+++ EXERCISE MATERIALS

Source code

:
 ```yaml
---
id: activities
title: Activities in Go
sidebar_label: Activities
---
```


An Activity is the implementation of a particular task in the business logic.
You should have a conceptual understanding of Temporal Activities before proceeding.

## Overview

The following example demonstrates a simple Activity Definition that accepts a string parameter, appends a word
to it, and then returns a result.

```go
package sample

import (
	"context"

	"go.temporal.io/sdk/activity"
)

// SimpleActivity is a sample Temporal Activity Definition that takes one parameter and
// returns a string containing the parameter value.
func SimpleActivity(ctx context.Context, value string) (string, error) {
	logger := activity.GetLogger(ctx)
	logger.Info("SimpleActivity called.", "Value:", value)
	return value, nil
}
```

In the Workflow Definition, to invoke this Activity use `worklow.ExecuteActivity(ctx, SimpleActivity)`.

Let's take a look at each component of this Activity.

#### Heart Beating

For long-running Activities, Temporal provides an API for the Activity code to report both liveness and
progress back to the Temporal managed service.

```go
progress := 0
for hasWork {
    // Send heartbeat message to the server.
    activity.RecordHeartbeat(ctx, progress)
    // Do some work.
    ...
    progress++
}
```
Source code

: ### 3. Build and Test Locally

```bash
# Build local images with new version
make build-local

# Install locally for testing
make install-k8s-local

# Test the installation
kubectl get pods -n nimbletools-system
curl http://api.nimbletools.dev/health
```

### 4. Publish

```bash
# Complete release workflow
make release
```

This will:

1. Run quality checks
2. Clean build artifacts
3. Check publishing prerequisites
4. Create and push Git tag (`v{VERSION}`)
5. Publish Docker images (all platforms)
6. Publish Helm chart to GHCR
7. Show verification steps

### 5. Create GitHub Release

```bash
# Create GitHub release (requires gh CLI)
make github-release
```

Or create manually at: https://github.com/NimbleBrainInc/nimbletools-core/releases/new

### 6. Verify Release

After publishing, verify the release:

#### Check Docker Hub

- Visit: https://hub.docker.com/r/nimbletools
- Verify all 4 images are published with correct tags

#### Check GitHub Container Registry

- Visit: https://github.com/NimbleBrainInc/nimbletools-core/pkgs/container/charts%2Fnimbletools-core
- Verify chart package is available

++++++

EXERCISE
Lines from the top of the entries above to the line that contains "4. Create and" should be set down exactly, please, with both ends kept and nothing added.

COMPLETED EXERCISE
Source code

:
 ```yaml
---
id: activities
title: Activities in Go
sidebar_label: Activities
---
```


An Activity is the implementation of a particular task in the business logic.
You should have a conceptual understanding of Temporal Activities before proceeding.

## Overview

The following example demonstrates a simple Activity Definition that accepts a string parameter, appends a word
to it, and then returns a result.

```go
package sample

import (
	"context"

	"go.temporal.io/sdk/activity"
)

// SimpleActivity is a sample Temporal Activity Definition that takes one parameter and
// returns a string containing the parameter value.
func SimpleActivity(ctx context.Context, value string) (string, error) {
	logger := activity.GetLogger(ctx)
	logger.Info("SimpleActivity called.", "Value:", value)
	return value, nil
}
```

In the Workflow Definition, to invoke this Activity use `worklow.ExecuteActivity(ctx, SimpleActivity)`.

Let's take a look at each component of this Activity.

#### Heart Beating

For long-running Activities, Temporal provides an API for the Activity code to report both liveness and
progress back to the Temporal managed service.

```go
progress := 0
for hasWork {
    // Send heartbeat message to the server.
    activity.RecordHeartbeat(ctx, progress)
    // Do some work.
    ...
    progress++
}
```
Source code

: ### 3. Build and Test Locally

```bash
# Build local images with new version
make build-local

# Install locally for testing
make install-k8s-local

# Test the installation
kubectl get pods -n nimbletools-system
curl http://api.nimbletools.dev/health
```

### 4. Publish

```bash
# Complete release workflow
make release
```

This will:

1. Run quality checks
2. Clean build artifacts
3. Check publishing prerequisites
4. Create and push Git tag (`v{VERSION}`)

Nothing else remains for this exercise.